Work request 1 →
In the excerpt on official deception below, shorten the paragraph that opens "The immediate reaction from US governmental and media figures" into a brief list that keeps its main facts.
Work request 2 →
Continue the excerpt on official deception below, picking up right after its final sentence.

Excerpted text →
And then there were the Iran-Contra “affair” and  Operation Northwoods and the amazing Kuwaiti baby incubator story and …..

How many lies over the years does it take before a society comes to its senses and realizes that its overriding worldview has been crafted largely by manipulative lies? How many Americans ask themselves what right their country has even to consider “regime change” in sovereign nations no threat to the US, much less carry out military assaults, whether by proxy or candidly with US drones and “boots on the ground”?

In a 2007 demonstration in Brussels, one protester said “I’ve lived in the US for 30 years. Now I’m coming back to Europe, because I saw what happened to the American People. They’ve been taken hostage for the past 20 years by a group of people who destroyed them physically, spiritually and intellectually, and now they’re trying to do the same thing in Europe.” Is he correct?

The immediate reaction from US governmental and media figures to the April 4 gas attack in Syria, was to blame Syria’s President Bashar al-Assad. Without proof of who was actually behind the attack, President Trump, on April 7, attacked Syria with 59 Tomahawk missiles. On April 11, as an ‘after the fact’ justification for the attack, the Administration issued a “White House Intelligence Report” (WHR) regarding the reported gas attack.

The WHR was analyzed by Theodore Postol, Emeritus Professor of National Security Policy at MIT, and he savaged it mercilessly. Postol wrote  “It is now clear from video evidence that the WHR was fabricated; ..… In order to cover up the lack of intelligence to supporting the president’s action, the National Security Council produced a fraudulent intelligence report on April 11;..… This cannot be explained as a simple error.”

Data shown →
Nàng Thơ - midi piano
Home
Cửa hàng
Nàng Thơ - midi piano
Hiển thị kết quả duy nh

---

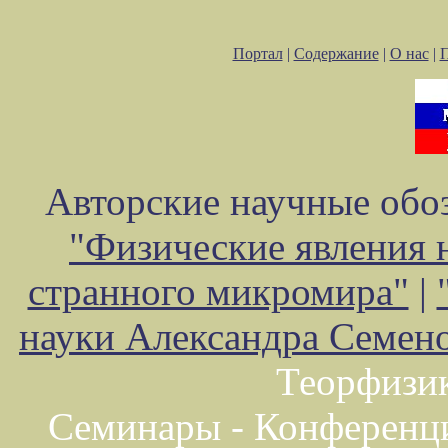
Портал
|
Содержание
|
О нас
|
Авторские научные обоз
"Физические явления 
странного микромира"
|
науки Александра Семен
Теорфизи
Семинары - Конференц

Task answer 1 →
- After the April 4 gas attack in Syria, US government and media figures immediately blamed President Bashar al-Assad.
- On April 7, without proof of who was behind the attack, President Trump struck Syria with 59 Tomahawk missiles.
- On April 11, the Administration issued a "White House Intelligence Report" (WHR) on the reported gas attack as an after-the-fact justification.

Task answer 2 →
No, it is not error, and the “not errors” that are actually bloody lies just keep coming: Russia “invaded” Crimea; Americans feel a “passionate attachment” to Israel, which is, you know, “the only democracy in the Middle East”; Russia caused Hillary Clinton’s election loss; office fires brought down WTC 7; the US has the best health care system in the world; the nations of the world desire America’s leadership. And so it goes in the richest nation ever, where one child in five lives in poverty.

On April 21, Postol wrote  “The critical function of the mainstream media in the current situation should be to report the facts that clearly and unambiguously contradict government claims. This has so far not occurred, and this is perhaps the biggest indicator of how incapacitated the mechanisms for democratic governance of the United States have become.”

Our ongoing multiple wars are the result of a “policy coup”. By exposing the Government’s plan to attack 7 countries in 5 years, General Wesley Clark took an axe to the concocted and carefully-managed worldview that the US Government is establishing its awesome military around the globe in order to spread democracy and (pause for a patriotic moment) “American values”. Americans should now see the invasion of Iraq, the savaging if Libya, and the ongoing nightmare of the Syrian “civil” war, as points on an imperial to-do list. Understanding that, false-flag events to justify “American intervention”, such as a gas attack to be pinned on the target du jour, Assad, are predictable. There will be more to come, no doubt.